There is, however, one error in the text that bears comment. Although the article indeed presents the first clinical case of C1INH substitution in a patient with HANE during heart surgery, it was not the first time that C1INH had been given during CPB. In 1998, we
1 published the results of a group of patients receiving C1INH (Berinert; Aventis, Behring, Germany) to treat severe cardiocirculatory failure after emergency coronary revascularization for unsuccessful percutaneous transluminal coronary angioplasty. In these patients, postoperative depression of myocardial function had to be attributed to myocardial stunning caused by ischemia and reperfusion. From the knowledge of experimental findings demonstrating a cardioprotective effect of C1INH,
2,3 we used the inhibitor concentrate as a rescue therapy after all conventional methods (ie, long reperfusion on CPB, catecholamines, inotropic dilators, and aortic counterpulsation) had failed to stabilize the patients circulatory situation. All patients survived the intervention and had an uneventful postoperative course.
The effects of C1INH substitution in these particular patients may not have been exclusively limited to the successful treatment of ischemia-reperfusion phenomena. The coincidence of a 4- to 6-hour period of preoperative ischemia, depressed myocardial function, and CPB could have resulted in a fatal combination, including a strong inflammatory response. Because reperfusion injury and the inflammatory response to CPB are both complement-dependent, local and systemic effects of complement inhibition may have contributed to the rapid clinical improvement of these patients.
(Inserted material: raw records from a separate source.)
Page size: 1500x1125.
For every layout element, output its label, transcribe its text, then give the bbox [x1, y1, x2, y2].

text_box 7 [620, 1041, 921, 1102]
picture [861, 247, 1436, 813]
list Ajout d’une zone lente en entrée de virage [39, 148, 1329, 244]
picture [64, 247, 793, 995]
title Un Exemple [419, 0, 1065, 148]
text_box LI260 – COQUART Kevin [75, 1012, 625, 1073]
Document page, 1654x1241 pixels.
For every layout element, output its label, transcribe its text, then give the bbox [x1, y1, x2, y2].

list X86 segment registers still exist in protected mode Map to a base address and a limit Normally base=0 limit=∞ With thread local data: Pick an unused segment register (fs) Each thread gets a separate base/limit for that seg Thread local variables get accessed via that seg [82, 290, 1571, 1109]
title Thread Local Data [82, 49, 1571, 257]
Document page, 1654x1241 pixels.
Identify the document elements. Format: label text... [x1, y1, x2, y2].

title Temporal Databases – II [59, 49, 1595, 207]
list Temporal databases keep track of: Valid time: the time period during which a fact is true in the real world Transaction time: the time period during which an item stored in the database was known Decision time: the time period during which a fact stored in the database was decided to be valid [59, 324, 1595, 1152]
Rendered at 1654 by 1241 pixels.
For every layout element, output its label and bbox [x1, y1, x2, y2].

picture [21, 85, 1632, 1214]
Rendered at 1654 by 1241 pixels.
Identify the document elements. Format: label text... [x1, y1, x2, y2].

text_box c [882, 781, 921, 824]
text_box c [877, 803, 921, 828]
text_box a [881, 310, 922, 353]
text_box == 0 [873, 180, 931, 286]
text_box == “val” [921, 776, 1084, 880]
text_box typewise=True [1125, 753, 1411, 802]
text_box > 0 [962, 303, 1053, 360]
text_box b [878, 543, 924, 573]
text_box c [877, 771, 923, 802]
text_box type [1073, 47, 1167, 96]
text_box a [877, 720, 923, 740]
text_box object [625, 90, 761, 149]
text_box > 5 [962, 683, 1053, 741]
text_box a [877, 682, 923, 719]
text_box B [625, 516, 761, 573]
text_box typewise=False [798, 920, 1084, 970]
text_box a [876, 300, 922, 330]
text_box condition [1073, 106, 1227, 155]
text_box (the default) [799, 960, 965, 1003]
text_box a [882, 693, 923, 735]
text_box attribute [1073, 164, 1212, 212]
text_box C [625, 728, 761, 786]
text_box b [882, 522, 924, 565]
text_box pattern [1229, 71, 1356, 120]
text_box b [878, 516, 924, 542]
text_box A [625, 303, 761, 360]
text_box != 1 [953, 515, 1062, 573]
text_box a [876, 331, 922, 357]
Although in recent years C1INH has been restricted to substitution therapy in patients with HANE,
4 increasing evidence now exists that the inhibitor may be helpful in special clinical situations leading to an increased capillary permeability.
5 In our opinion, these promising results obtained during ischemia-reperfusion, sepsis, or CPB should encourage the performance of clinical and experimental trials to further clarify the physiologic effects and possible therapeutic role of complement inhibition.